Dernier élément que je souligne : Dieu lui confie une mission qui va le remettre en piste car Dieu sait que c’est en se donnant qu’on reçoit le plus et qu’on peut le mieux se reconstruire. Mais, cette mission le renvoie en Egypte, cette Egypte qu’il avait dû fuir, pas simple ! Alors, Dieu prend bien soin de préciser le statut qu’il confère à Moïse. Car tous ses ennuis avaient été la conséquence d’une terrible méprise : en tuant l’Egyptien, Moïse s’était pris pour le Sauveur de son peuple. Dès qu’un homme se prend pour le Sauveur, c’est le début de gros problèmes, tant pour lui que pour tous ceux qui finissent par y croire ! Toute ressemblance avec des situations existantes ou ayant existé n’est pas totalement fortuite ! Le Sauveur, c’est Dieu, Moïse ne sera là que pour lui prêter ses mains, ses pieds, sa voix … selon ce beau poème écrit par des paysans d’Amérique du Sud : 

Notre Dieu n’a pas de mains, il n’a que nos mains pour construire le monde d’aujourd’hui. Notre Dieu n’a pas de pieds, il n’a que nos pieds pour conduire les hommes sur son chemin. Notre Dieu n’a pas de voix, il n’a que nos voix pour parler de lui aux hommes.

Il avait bien raison le psalmiste de s’écrier : quel Dieu est grand comme Dieu ! Car il faut être grand, infiniment grand pour oser se faire si petit, si humble pour mieux rejoindre les petits. C’est ce même mystère que nous nous apprêtons à célébrer dans cette Eucharistie. En effet, au cours de cette Eucharistie, le Seigneur va venir nous rejoindre à travers les apparences si pauvres, si banales du pain pour transformer nos histoires blessées en histoires sacrées capables d’accueillir sa présence transformante.
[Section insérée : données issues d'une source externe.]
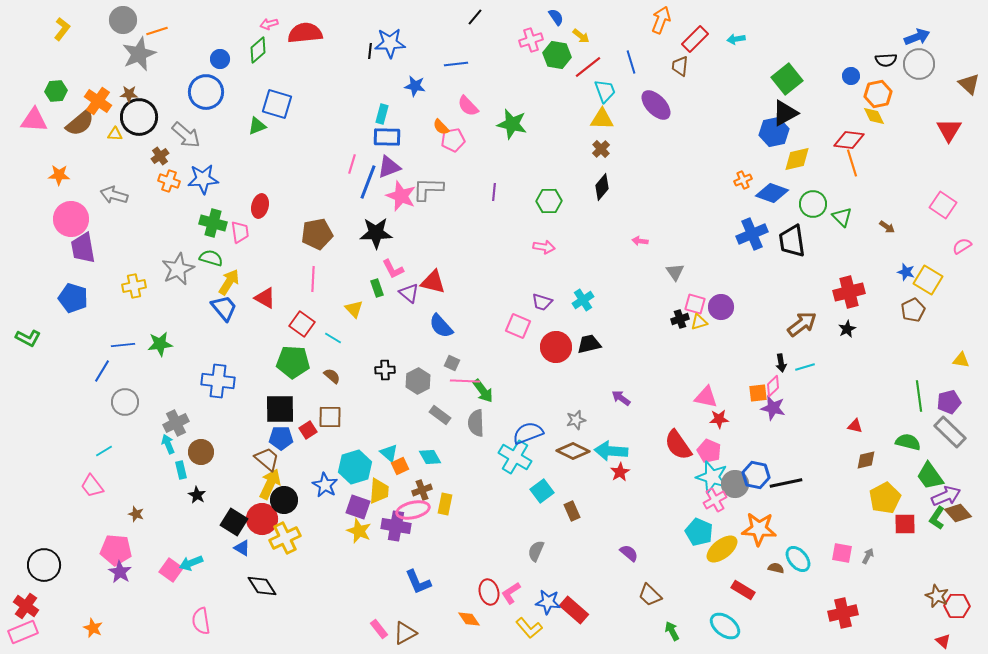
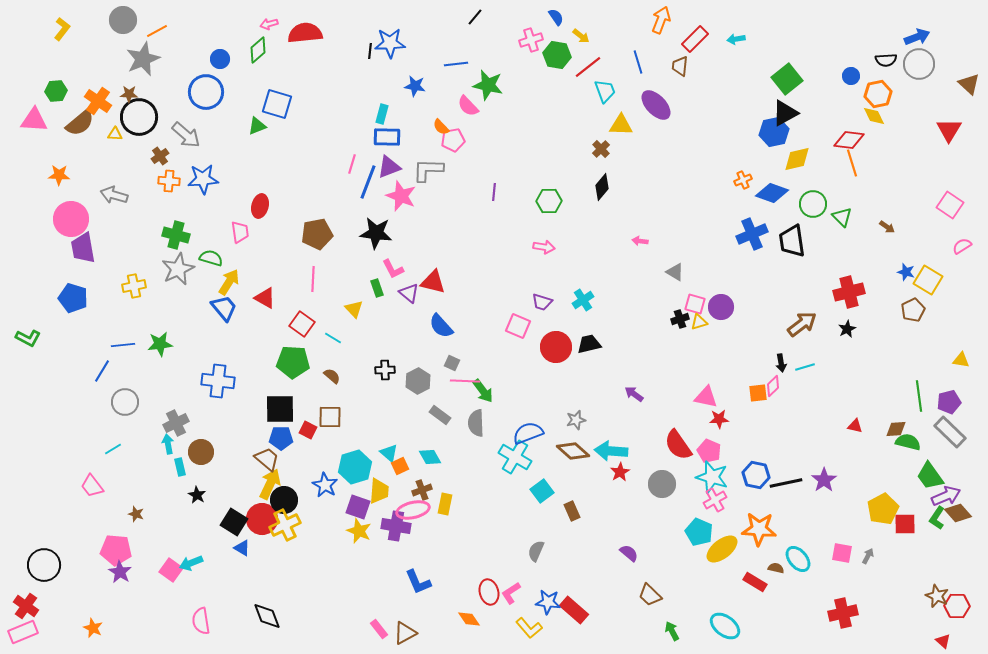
orange line at (157, 31): rotated 10 degrees counterclockwise
gray star at (139, 54): moved 4 px right, 5 px down
blue line at (631, 62): moved 7 px right
yellow triangle at (602, 119): moved 19 px right, 6 px down
green star at (512, 124): moved 24 px left, 39 px up
orange cross at (169, 181): rotated 15 degrees counterclockwise
gray L-shape at (428, 189): moved 19 px up
pink square at (943, 205): moved 7 px right
green cross at (213, 223): moved 37 px left, 12 px down
black star at (376, 233): rotated 8 degrees clockwise
gray triangle at (675, 272): rotated 24 degrees counterclockwise
purple arrow at (621, 398): moved 13 px right, 4 px up
purple star at (773, 408): moved 51 px right, 72 px down; rotated 25 degrees clockwise
red square at (308, 430): rotated 30 degrees counterclockwise
cyan arrow at (168, 444): rotated 12 degrees clockwise
cyan line at (104, 451): moved 9 px right, 2 px up
brown diamond at (573, 451): rotated 16 degrees clockwise
brown diamond at (866, 460): moved 30 px right, 31 px up; rotated 10 degrees clockwise
cyan rectangle at (181, 470): moved 1 px left, 3 px up
gray circle at (735, 484): moved 73 px left
yellow pentagon at (885, 498): moved 2 px left, 11 px down
yellow cross at (285, 538): moved 13 px up
black diamond at (262, 586): moved 5 px right, 30 px down; rotated 12 degrees clockwise
red rectangle at (743, 590): moved 12 px right, 8 px up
Du coup, nous goûtons avec encore plus de saveur la parole de Jésus dans l’Evangile : « ce que tu as caché aux sages et aux savants, tu l’as révélé aux tout-petits. » N’ayons plus peur d’oser regarder en face nos pauvretés, nos fragilités, nos histoires blessées, nos échecs et même nos trahisons puisqu’elles peuvent devenir le lieu-même où Dieu veut nous visiter pour transformer ces histoires pas toujours très glorieuses en histoires saintes. 

Cette publication a un commentaire

  1. wilhelm richard

    oui, c’est bien vrai, avec Dieu pas de carton rouge ni de hors-délai !
    Avec Dieu, cela roule toujours … c’est comme pour une balle ou une roue !!!